Even the Government has thrust its hands in Ms Goody's pitch - and defiled itself. Tomorrow, Sunday, 22 Feb., she is to marry her fiancé Jack Tweed. The only problem is that this young man is subject to a curfew that was a condition of his early release from prison where he was serving a sentence for assaulting a teenager with a golf club. The hopelessly silly Justice Secretary Jack Straw has interceded to allow his thuggish namesake to spend his wedding night and the next day until 3.0 with his blushing bride. She'll be wearing a wedding dress given to her by another sympathetic character, the saintly owner of Harrods, the mad fantasist Mohamed Fayed.
Jade Goody is the most glaring example of the degradation of British popular culture.
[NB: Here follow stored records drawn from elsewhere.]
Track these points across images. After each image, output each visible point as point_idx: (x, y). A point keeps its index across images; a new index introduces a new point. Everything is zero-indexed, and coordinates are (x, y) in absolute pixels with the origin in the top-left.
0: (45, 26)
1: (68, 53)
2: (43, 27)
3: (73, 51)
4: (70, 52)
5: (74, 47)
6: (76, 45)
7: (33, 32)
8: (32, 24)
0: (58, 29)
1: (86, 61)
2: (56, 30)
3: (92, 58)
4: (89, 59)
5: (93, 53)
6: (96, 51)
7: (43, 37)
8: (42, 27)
She's sold 113,000 copies of her first autobiography (astonishing though it is that she can read, let alone write), appeared in loads of rubbish telly programmes, and has launched a perfume. Can you imagine anyone wanting to smell like such a person? The fickle public sometimes despised her - in 2006 for crapping out of the London Marathon after 21 miles, having prepared for it by eating loads of junk food and takeaway meals; and in January, 2007, when she was accused of being a racist bully on another Big Brother bugger-up.
OK, Ms Goody deserves some pity. Dysfunctional dad was a heroin-addict pimp who abandoned her and her mother, "Jackiey," whom the Times describes as "a clipper - a woman who pretends to procure prostitutes for clients then runs off with the money."
The only good thing Ms Goody will ever have done in life is to see that her children profit by her death sufficiently to have the education she so strikingly lacked. This is entirely commendable. But isn't there something morally wrong (and not just in bad taste) about the subject of her imminent death being the topic of editorials in the serious newspapers and the lead story on news broadcasts? Aren't we all a bit soiled by the filth of a sad, bad life lived so publicly and profitably? This is the logical development of celebrity culture, whether it's the upmarket tosh of Vanity Fair or Tatler or the underclass nastiness of Hello!
Of course, maybe I'm totally wrong. Maybe some Verdi, Puccini or Berg will come along, set the life and death of Jade Goody to music, and transform this tawdry vita brevis tale into art.